Cool Leaders

Unleash talent

By Steen Albrechtlund

A short tale of medieval virtue ethics or why the Beau Geste doctrine is ever so slightly exhausting.

Platons most important scolar, Aristoteles, study of character and ethics, is built around the premise that people should achieve an excellent character as a pre-condition for attaining happiness or well-being.

Aristoteles works has since been refined and further developed by numerous thinkers such as Aegidius Romanus and Erasmus of Rotterdam in the late medieval. The basic thought is that an individual at all time must strive for a higher level of sense and insights to become closer to a divine state. Romanus was advocating for a constant chase to achieve perfection.

The leadership literature today has a direct line straight back to Aristoteles, Romanus and Erasmus thoughts around impeccable morale and ethics. The likes of Covey, Horsley, Ole Fogh Kirkeby and Einer Aadlan are among the dominant preachers of modern virtue ethics in management. And their releases are sold in millions and millions of copies.

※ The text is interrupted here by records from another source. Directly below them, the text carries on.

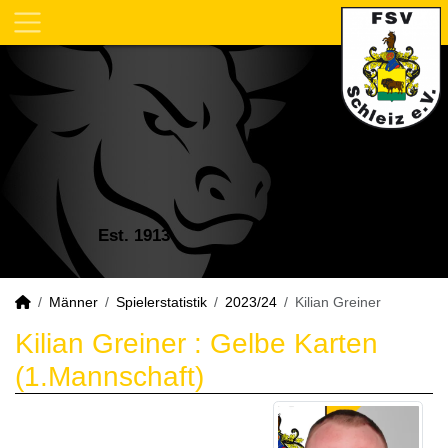
Est. 1913
Männer
Spielerstatistik
2023/24
Kilian Greiner
Kilian Greiner : Gelbe Karten
(1.Mannschaft)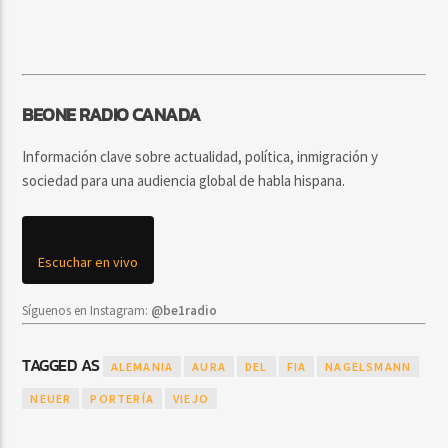
BEONE RADIO CANADA
Información clave sobre actualidad, política, inmigración y
sociedad para una audiencia global de habla hispana.
Escuchar en vivo
Síguenos en Instagram:
@be1radio
TAGGED AS
ALEMANIA
AURA
DEL
FIA
NAGELSMANN
NEUER
PORTERÍA
VIEJO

Both Aadland and Kirkeby recommends that leaders enter into a lifelong training camp and perform an askesis to become virtous, insightful, prudent, diligent and all round ethical lighthouses where their influence is imminent in every tiny corner of the organization like the eye of Sauron. This is the perfect human being propelled into commercial divinity. The perfect Beau Geste baby of the reformed Dr. Mengele.

First problem is that this is utterly unachievable. When you constantly search for perfection, you essentially end up searching for yourself in a constant loop where you will only find flaws and one day you will realize that it’s the same good old John Doe with Caitlyn Jenners make up. After you spend a fortune on books, seminars, boot camps to strive for leadership nirvana. What is the result of this extreme sport for perfectionists? Disillusion, resignation and burn out.

Second problem is bigger as seen from the perspective of an organization. You become intolerable for your team and the lust for perfection and control becomes a virus that paralyzes the greatest asset of a company: The people.

Modern companies are full of Beau Geste leaders and they prevent the company to unfold its full potential. The need to create and control processes, systems and decisions simply suffocate talent and cripple’s maneuverability. The C19 crisis has demonstrated that talent flourishes when they have space to perform.

A great leader must be insightful into own strengths and weaknesses and accept the virtue composition. Only in that way the leader can be truly credible as a human being and the fear of being exposed as a fake perfectionist will be reduced.

A great leader sets targets, milestones with the team. A great leader create the strategy with the team. And the rest of the time a great leader makes sure to nourish the right talent and remove all resistance and any obstacle in the company’s performance circuit. Unleash talent.

Steen Albrectslund is former CEO of Skagen Designs, Fossil Inc. and Fitness World.